_PROBLEM REQUIREMENTS_: A verbatim copy is needed of the lines below from the one containing "X66000000Y-43000000D01*" up to and including the one containing "(usegerberextensions false)", excluding pictures.

(Hardware design source files)
——————————

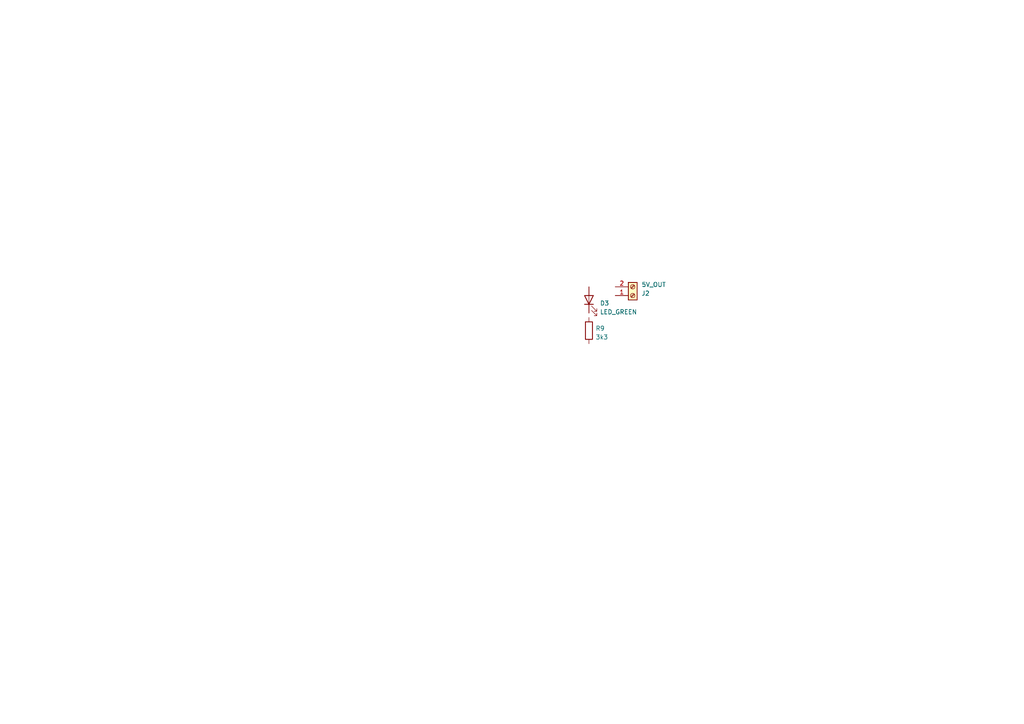
<source format=kicad_sch>
(kicad_sch (version 20230121) (generator eeschema)

  (uuid 3cf95dae-0f44-4bb4-8162-8f813ee6949f)

  (paper "A4")

  


  (symbol (lib_id "Connector:Screw_Terminal_01x02") (at 183.515 85.725 0) (mirror x) (unit 1)
    (in_bom yes) (on_board yes) (dnp no)
    (uuid 6696e244-05f9-4c34-940c-752cc80e5037)
    (property "Reference" "J2" (at 186.055 85.09 0)
      (effects (font (size 1.27 1.27)) (justify left))
    )
    (property "Value" "5V_OUT" (at 186.055 82.55 0)
      (effects (font (size 1.27 1.27)) (justify left))
    )
    (property "Footprint" "TerminalBlock:TerminalBlock_bornier-2_P5.08mm" (at 183.515 85.725 0)
      (effects (font (size 1.27 1.27)) hide)
    )
    (property "Datasheet" "~" (at 183.515 85.725 0)
      (effects (font (size 1.27 1.27)) hide)
    )
    (pin "1" (uuid 945946e7-f4fc-4d5d-888a-b7f2ed356fbd))
    (pin "2" (uuid b0bacff7-4fb7-4d37-a974-ce7a4dee1ffb))
    (instances
      (project "The Supluwu PCB"
        (path "/7e65050a-4437-47ea-9916-7bb07f48bf76"
          (reference "J2") (unit 1)
        )
        (path "/7e65050a-4437-47ea-9916-7bb07f48bf76/24a0f6e4-01b9-4f24-afb1-c3f6e5633259"
          (reference "J8") (unit 1)
        )
      )
    )
  )

  (symbol (lib_id "Device:R") (at 170.815 95.885 0) (unit 1)
    (in_bom yes) (on_board yes) (dnp no) (fields_autoplaced)
    (uuid 7ae4e5f5-6e07-4879-a4f9-943653d00881)
    (property "Reference" "R9" (at 172.72 95.25 0)
      (effects (font (size 1.27 1.27)) (justify left))
    )
    (property "Value" "3k3" (at 172.72 97.79 0)
      (effects (font (size 1.27 1.27)) (justify left))
    )
    (property "Footprint" "Resistor_SMD:R_0603_1608Metric" (at 169.037 95.885 90)
      (effects (font (size 1.27 1.27)) hide)
    )
    (property "Datasheet" "~" (at 170.815 95.885 0)
      (effects (font (size 1.27 1.27)) hide)
    )
    (pin "1" (uuid 1753515e-fdc8-4c5f-be02-80314e7561e4))
    (pin "2" (uuid 0f62d604-d66a-4978-a475-a8b0a3af57eb))
    (instances
      (project "The Supluwu PCB"
        (path "/7e65050a-4437-47ea-9916-7bb07f48bf76/bb6a3734-0cbf-4484-b877-83324b0ff984"
          (reference "R9") (unit 1)
        )
        (path "/7e65050a-4437-47ea-9916-7bb07f48bf76/1ed02fc2-a066-41b4-96ad-85fe30f7f0e0"
          (reference "R10") (unit 1)
        )
        (path "/7e65050a-4437-47ea-9916-7bb07f48bf76/24a0f6e4-01b9-4f24-afb1-c3f6e5633259"
          (reference "R11") (unit 1)
        )
      )
    )
  )

  (symbol (lib_id "Device:LED") (at 170.815 86.995 90) (unit 1)
    (in_bom yes) (on_board yes) (dnp no) (fields_autoplaced)
    (uuid d2f0a5af-0a68-43a1-af83-7259b08700ff)
    (property "Reference" "D3" (at 173.99 87.9475 90)
      (effects (font (size 1.27 1.27)) (justify right))
    )
    (property "Value" "LED_GREEN" (at 173.99 90.4875 90)
      (effects (font (size 1.27 1.27)) (justify right))
    )
    (property "Footprint" "LED_SMD:LED_0603_1608Metric" (at 170.815 86.995 0)
      (effects (font (size 1.27 1.27)) hide)
    )
    (property "Datasheet" "~" (at 170.815 86.995 0)
      (effects (font (size 1.27 1.27)) hide)
    )
    (pin "1" (uuid 276e46d2-2cd7-45c6-89e2-28bdf6c6520d))
    (pin "2" (uuid eda24886-efbb-4c1b-9b4c-b0d3dcc2ba92))
    (instances
      (project "The Supluwu PCB"
        (path "/7e65050a-4437-47ea-9916-7bb07f48bf76/bb6a3734-0cbf-4484-b877-83324b0ff984"
          (reference "D3") (unit 1)
        )
        (path "/7e65050a-4437-47ea-9916-7bb07f48bf76/1ed02fc2-a066-41b4-96ad-85fe30f7f0e0"
          (reference "D4") (unit 1)
        )
        (path "/7e65050a-4437-47ea-9916-7bb07f48bf76/24a0f6e4-01b9-4f24-afb1-c3f6e5633259"
          (reference "D5") (unit 1)
        )
      )
    )
  )
)

</source>
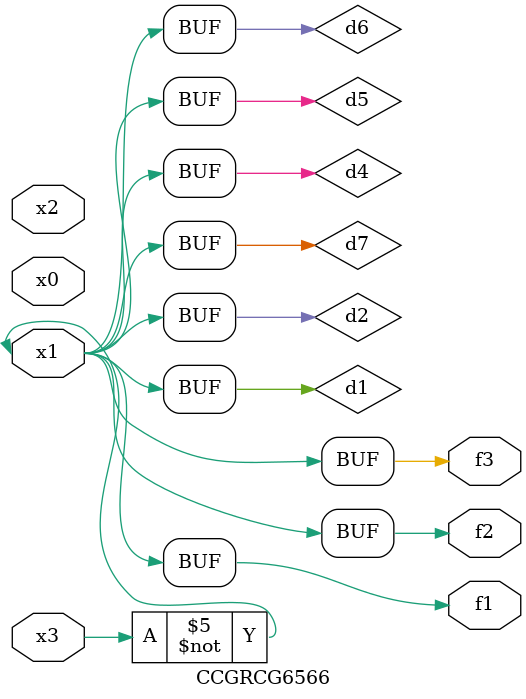
<source format=v>
module CCGRCG6566(
	input x0, x1, x2, x3,
	output f1, f2, f3
);

	wire d1, d2, d3, d4, d5, d6, d7;

	not (d1, x3);
	buf (d2, x1);
	xnor (d3, d1, d2);
	nor (d4, d1);
	buf (d5, d1, d2);
	buf (d6, d4, d5);
	nand (d7, d4);
	assign f1 = d6;
	assign f2 = d7;
	assign f3 = d6;
endmodule

</source>
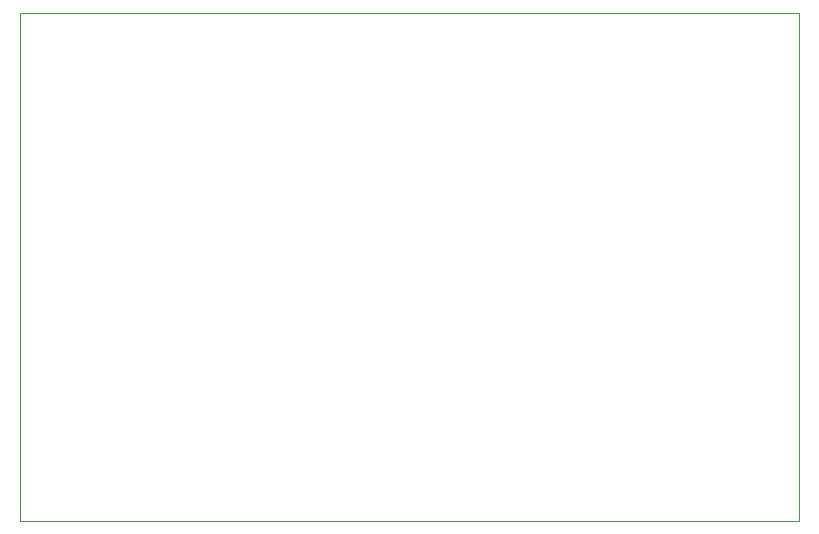
<source format=gbr>
%TF.GenerationSoftware,KiCad,Pcbnew,7.0.6*%
%TF.CreationDate,2023-12-30T19:56:00-05:00*%
%TF.ProjectId,Crystal,43727973-7461-46c2-9e6b-696361645f70,rev?*%
%TF.SameCoordinates,PX1312d00PY1312d00*%
%TF.FileFunction,Profile,NP*%
%FSLAX46Y46*%
G04 Gerber Fmt 4.6, Leading zero omitted, Abs format (unit mm)*
G04 Created by KiCad (PCBNEW 7.0.6) date 2023-12-30 19:56:00*
%MOMM*%
%LPD*%
G01*
G04 APERTURE LIST*
%TA.AperFunction,Profile*%
%ADD10C,0.050000*%
%TD*%
G04 APERTURE END LIST*
D10*
X66000000Y0D02*
X0Y0D01*
X0Y-43000000D02*
X66000000Y-43000000D01*
X66000000Y-43000000D02*
X66000000Y0D01*
X0Y-43000000D02*
X0Y0D01*
M02*

</source>
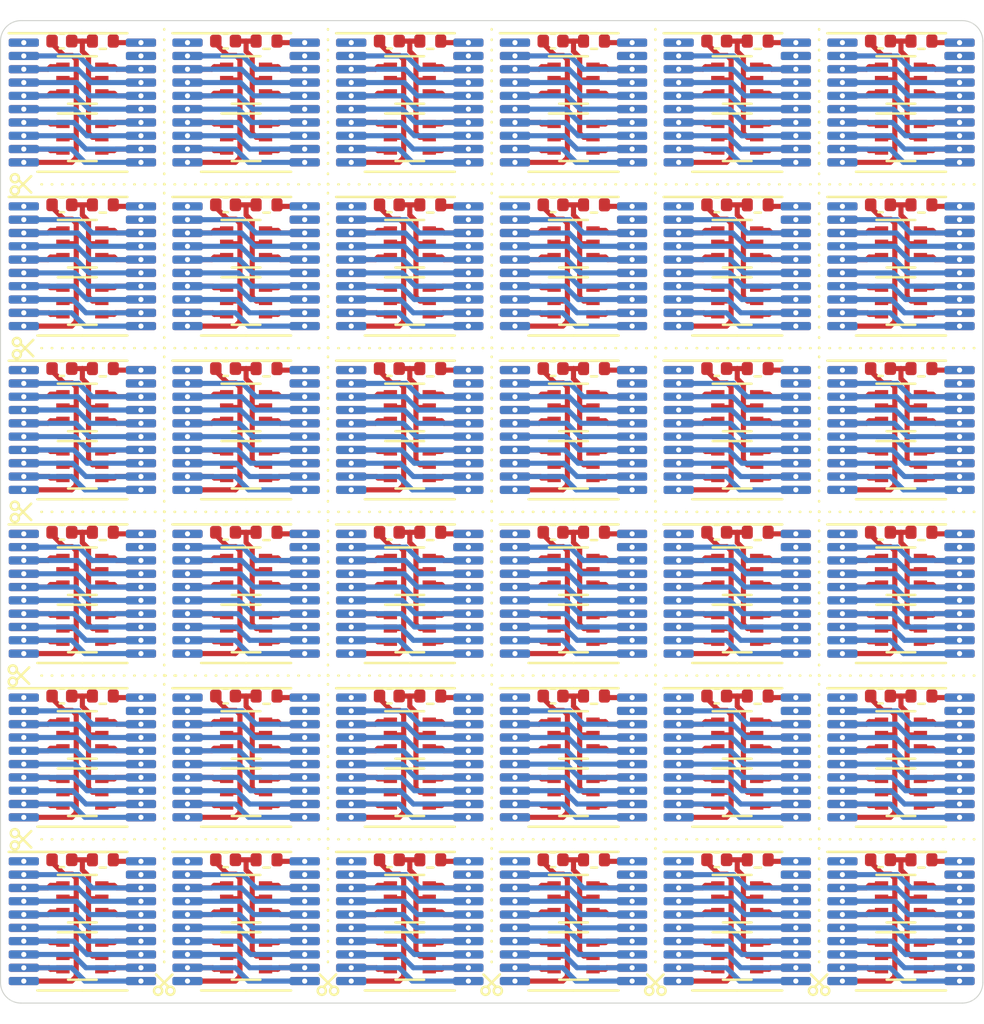
<source format=kicad_pcb>
(kicad_pcb (version 20221232) (generator pcbnew)

  (general
    (thickness 1.6)
  )

  (paper "A4")
  (layers
    (0 "F.Cu" signal)
    (31 "B.Cu" signal)
    (32 "B.Adhes" user "B.Adhesive")
    (33 "F.Adhes" user "F.Adhesive")
    (34 "B.Paste" user)
    (35 "F.Paste" user)
    (36 "B.SilkS" user "B.Silkscreen")
    (37 "F.SilkS" user "F.Silkscreen")
    (38 "B.Mask" user)
    (39 "F.Mask" user)
    (40 "Dwgs.User" user "User.Drawings")
    (41 "Cmts.User" user "User.Comments")
    (42 "Eco1.User" user "User.Eco1")
    (43 "Eco2.User" user "User.Eco2")
    (44 "Edge.Cuts" user)
    (45 "Margin" user)
    (46 "B.CrtYd" user "B.Courtyard")
    (47 "F.CrtYd" user "F.Courtyard")
    (48 "B.Fab" user)
    (49 "F.Fab" user)
    (50 "User.1" user)
    (51 "User.2" user)
    (52 "User.3" user)
    (53 "User.4" user)
    (54 "User.5" user)
    (55 "User.6" user)
    (56 "User.7" user)
    (57 "User.8" user)
    (58 "User.9" user)
  )

  (setup
    (pad_to_mask_clearance 0)
    (pcbplotparams
      (layerselection 0x00010fc_ffffffff)
      (disableapertmacros false)
      (usegerberextensions false)
      (usegerberattributes true)
      (usegerberadvancedattributes true)
      (creategerberjobfile true)
      (dashed_line_dash_ratio 12.000000)
      (dashed_line_gap_ratio 3.000000)
      (svguseinch false)
      (svgprecision 6)
      (excludeedgelayer true)
      (plotframeref false)
      (viasonmask false)
      (mode 1)
      (useauxorigin false)
      (hpglpennumber 1)
      (hpglpenspeed 20)
      (hpglpendiameter 15.000000)
      (dxfpolygonmode true)
      (dxfimperialunits true)
      (dxfusepcbnewfont true)
      (psnegative false)
      (psa4output false)
      (plotreference true)
      (plotvalue true)
      (plotinvisibletext false)
      (sketchpadsonfab false)
      (subtractmaskfromsilk false)
      (outputformat 1)
      (mirror false)
      (drillshape 0)
      (scaleselection 1)
      (outputdirectory "../production/gbr")
    )
  )

  (net 0 "")

  (footprint "Capacitor_SMD:C_0402_1005Metric" (layer "F.Cu") (at 159 127 180))

  (footprint "Capacitor_SMD:C_0402_1005Metric" (layer "F.Cu") (at 127 111 180))

  (footprint "Package_TO_SOT_SMD:SOT-363_SC-70-6" (layer "F.Cu") (at 160 88.9))

  (footprint "Package_SO:TSSOP-20_4.4x6.5mm_P0.65mm" (layer "F.Cu") (at 160 98))

  (footprint "Package_TO_SOT_SMD:SOT-363_SC-70-6" (layer "F.Cu") (at 120 91.7))

  (footprint "Resistor_SMD:R_0402_1005Metric" (layer "F.Cu") (at 153 127))

  (footprint "Package_TO_SOT_SMD:SOT-363_SC-70-6" (layer "F.Cu") (at 120 99.7))

  (footprint "Package_TO_SOT_SMD:SOT-363_SC-70-6" (layer "F.Cu") (at 120 96.9))

  (footprint "Resistor_SMD:R_0402_1005Metric" (layer "F.Cu") (at 145 103))

  (footprint "Package_TO_SOT_SMD:SOT-363_SC-70-6" (layer "F.Cu") (at 152 88.9))

  (footprint "Package_SO:TSSOP-20_4.4x6.5mm_P0.65mm" (layer "F.Cu") (at 136 106))

  (footprint "Package_TO_SOT_SMD:SOT-363_SC-70-6" (layer "F.Cu") (at 128 88.9))

  (footprint "Resistor_SMD:R_0402_1005Metric" (layer "F.Cu") (at 145 95))

  (footprint "Capacitor_SMD:C_0402_1005Metric" (layer "F.Cu") (at 159 87 180))

  (footprint "Package_TO_SOT_SMD:SOT-363_SC-70-6" (layer "F.Cu") (at 120 107.7))

  (footprint "Package_TO_SOT_SMD:SOT-363_SC-70-6" (layer "F.Cu") (at 128 91.7))

  (footprint "Package_SO:TSSOP-20_4.4x6.5mm_P0.65mm" (layer "F.Cu") (at 128 122))

  (footprint "Resistor_SMD:R_0402_1005Metric" (layer "F.Cu") (at 161 111))

  (footprint "Capacitor_SMD:C_0402_1005Metric" (layer "F.Cu") (at 135 87 180))

  (footprint "Package_SO:TSSOP-20_4.4x6.5mm_P0.65mm" (layer "F.Cu") (at 144 130))

  (footprint "Resistor_SMD:R_0402_1005Metric" (layer "F.Cu") (at 129 103))

  (footprint "Package_TO_SOT_SMD:SOT-363_SC-70-6" (layer "F.Cu") (at 152 128.9))

  (footprint "Package_TO_SOT_SMD:SOT-363_SC-70-6" (layer "F.Cu") (at 120 131.7))

  (footprint "Resistor_SMD:R_0402_1005Metric" (layer "F.Cu") (at 161 119))

  (footprint "Capacitor_SMD:C_0402_1005Metric" (layer "F.Cu") (at 127 127 180))

  (footprint "Package_SO:TSSOP-20_4.4x6.5mm_P0.65mm" (layer "F.Cu") (at 160 130))

  (footprint "Package_TO_SOT_SMD:SOT-363_SC-70-6" (layer "F.Cu") (at 152 91.7))

  (footprint "Capacitor_SMD:C_0402_1005Metric" (layer "F.Cu") (at 143 103 180))

  (footprint "Package_SO:TSSOP-20_4.4x6.5mm_P0.65mm" (layer "F.Cu") (at 128 90))

  (footprint "Capacitor_SMD:C_0402_1005Metric" (layer "F.Cu") (at 135 103 180))

  (footprint "Package_SO:TSSOP-20_4.4x6.5mm_P0.65mm" (layer "F.Cu") (at 136 90))

  (footprint "Package_TO_SOT_SMD:SOT-363_SC-70-6" (layer "F.Cu") (at 144 120.9))

  (footprint "Capacitor_SMD:C_0402_1005Metric" (layer "F.Cu") (at 151 87 180))

  (footprint "Capacitor_SMD:C_0402_1005Metric" (layer "F.Cu") (at 143 95 180))

  (footprint "Resistor_SMD:R_0402_1005Metric" (layer "F.Cu") (at 153 119))

  (footprint "Capacitor_SMD:C_0402_1005Metric" (layer "F.Cu") (at 127 119 180))

  (footprint "Package_TO_SOT_SMD:SOT-363_SC-70-6" (layer "F.Cu") (at 136 123.7))

  (footprint "Capacitor_SMD:C_0402_1005Metric" (layer "F.Cu") (at 159 103 180))

  (footprint "Resistor_SMD:R_0402_1005Metric" (layer "F.Cu") (at 161 127))

  (footprint "Capacitor_SMD:C_0402_1005Metric" (layer "F.Cu") (at 159 119 180))

  (footprint "Capacitor_SMD:C_0402_1005Metric" (layer "F.Cu") (at 127 103 180))

  (footprint "Package_SO:TSSOP-20_4.4x6.5mm_P0.65mm" (layer "F.Cu") (at 120 114))

  (footprint "Package_SO:TSSOP-20_4.4x6.5mm_P0.65mm" (layer "F.Cu") (at 144 122))

  (footprint "Package_TO_SOT_SMD:SOT-363_SC-70-6" (layer "F.Cu") (at 144 112.9))

  (footprint "Package_TO_SOT_SMD:SOT-363_SC-70-6" (layer "F.Cu") (at 160 120.9))

  (footprint "Package_TO_SOT_SMD:SOT-363_SC-70-6" (layer "F.Cu") (at 144 99.7))

  (footprint "Package_TO_SOT_SMD:SOT-363_SC-70-6" (layer "F.Cu") (at 120 120.9))

  (footprint "Package_TO_SOT_SMD:SOT-363_SC-70-6" (layer "F.Cu")
    (tedit 5A02FF57) (tstamp 51bdd1cb-8a01-4b1c-940a-3ff4dd1de87c)
    (at 120 88.9)
    (descr "SOT-363, SC-70-6")
    (tags "SOT-363 SC-70-6")
    (property "Sheetfile" "hc245t-esd-bypass.kicad_sch")
    (property "Sheetname" "")
    (attr smd)
    (fp_text reference "U1" (at 0 -2) (layer "F.SilkS") hide
      (effects (font (size 1 1) (thickness 0.15)))
      (tstamp da1c5db5-5fa3-45cb-aee1-f37b22eecfea)
    )
    (fp_text value "NUP4202" (at 0 2) (layer "F.Fab")
      (effects (font (size 1 1) (thickness 0.15)))
      (tstamp 26e2df8e-e068-421b-8202-3fbdf490dcb4)
    )
    (fp_text user "${REFERENCE}" (at 0 0 90) (layer "F.Fab
... [1056130 chars truncated]
</source>
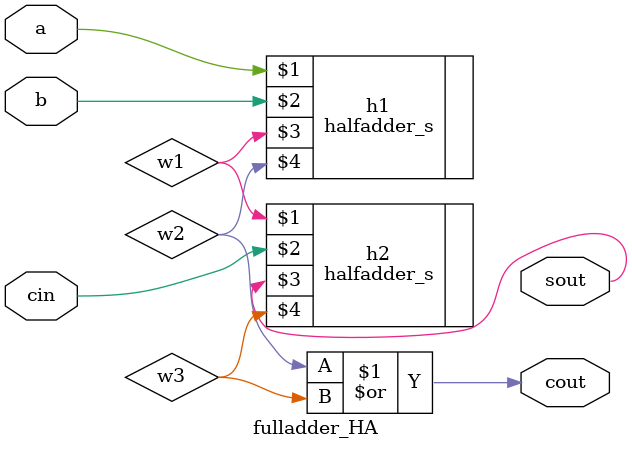
<source format=v>
`timescale 1ns / 1ps


module fulladder_HA(
    input a,b,cin,
    output sout,cout
    );
    
    wire w1,w2,w3;
    
    halfadder_s h1 (a,b,w1,w2);
    halfadder_s h2 (w1,cin,sout,w3);
    or (cout,w2,w3);
    
endmodule
</source>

——————————

_TASK RESPONSE_:
X66000000Y-43000000D01*
X66000000Y-43000000D02*
X66000000Y0D01*
X0Y-43000000D02*
X0Y0D01*
M02*

</source>
<source format=kicad_pcb>
(kicad_pcb (version 20221232) (generator pcbnew)

  (general
    (thickness 1.6)
  )

  (paper "A4")
  (layers
    (0 "F.Cu" signal)
    (31 "B.Cu" signal)
    (32 "B.Adhes" user "B.Adhesive")
    (33 "F.Adhes" user "F.Adhesive")
    (34 "B.Paste" user)
    (35 "F.Paste" user)
    (36 "B.SilkS" user "B.Silkscreen")
    (37 "F.SilkS" user "F.Silkscreen")
    (38 "B.Mask" user)
    (39 "F.Mask" user)
    (40 "Dwgs.User" user "User.Drawings")
    (41 "Cmts.User" user "User.Comments")
    (42 "Eco1.User" user "User.Eco1")
    (43 "Eco2.User" user "User.Eco2")
    (44 "Edge.Cuts" user)
    (45 "Margin" user)
    (46 "B.CrtYd" user "B.Courtyard")
    (47 "F.CrtYd" user "F.Courtyard")
    (48 "B.Fab" user)
    (49 "F.Fab" user)
    (50 "User.1" user)
    (51 "User.2" user)
    (52 "User.3" user)
    (53 "User.4" user)
    (54 "User.5" user)
    (55 "User.6" user)
    (56 "User.7" user)
    (57 "User.8" user)
    (58 "User.9" user)
  )

  (setup
    (pad_to_mask_clearance 0)
    (pcbplotparams
      (layerselection 0x00010fc_ffffffff)
      (disableapertmacros false)
      (usegerberextensions false)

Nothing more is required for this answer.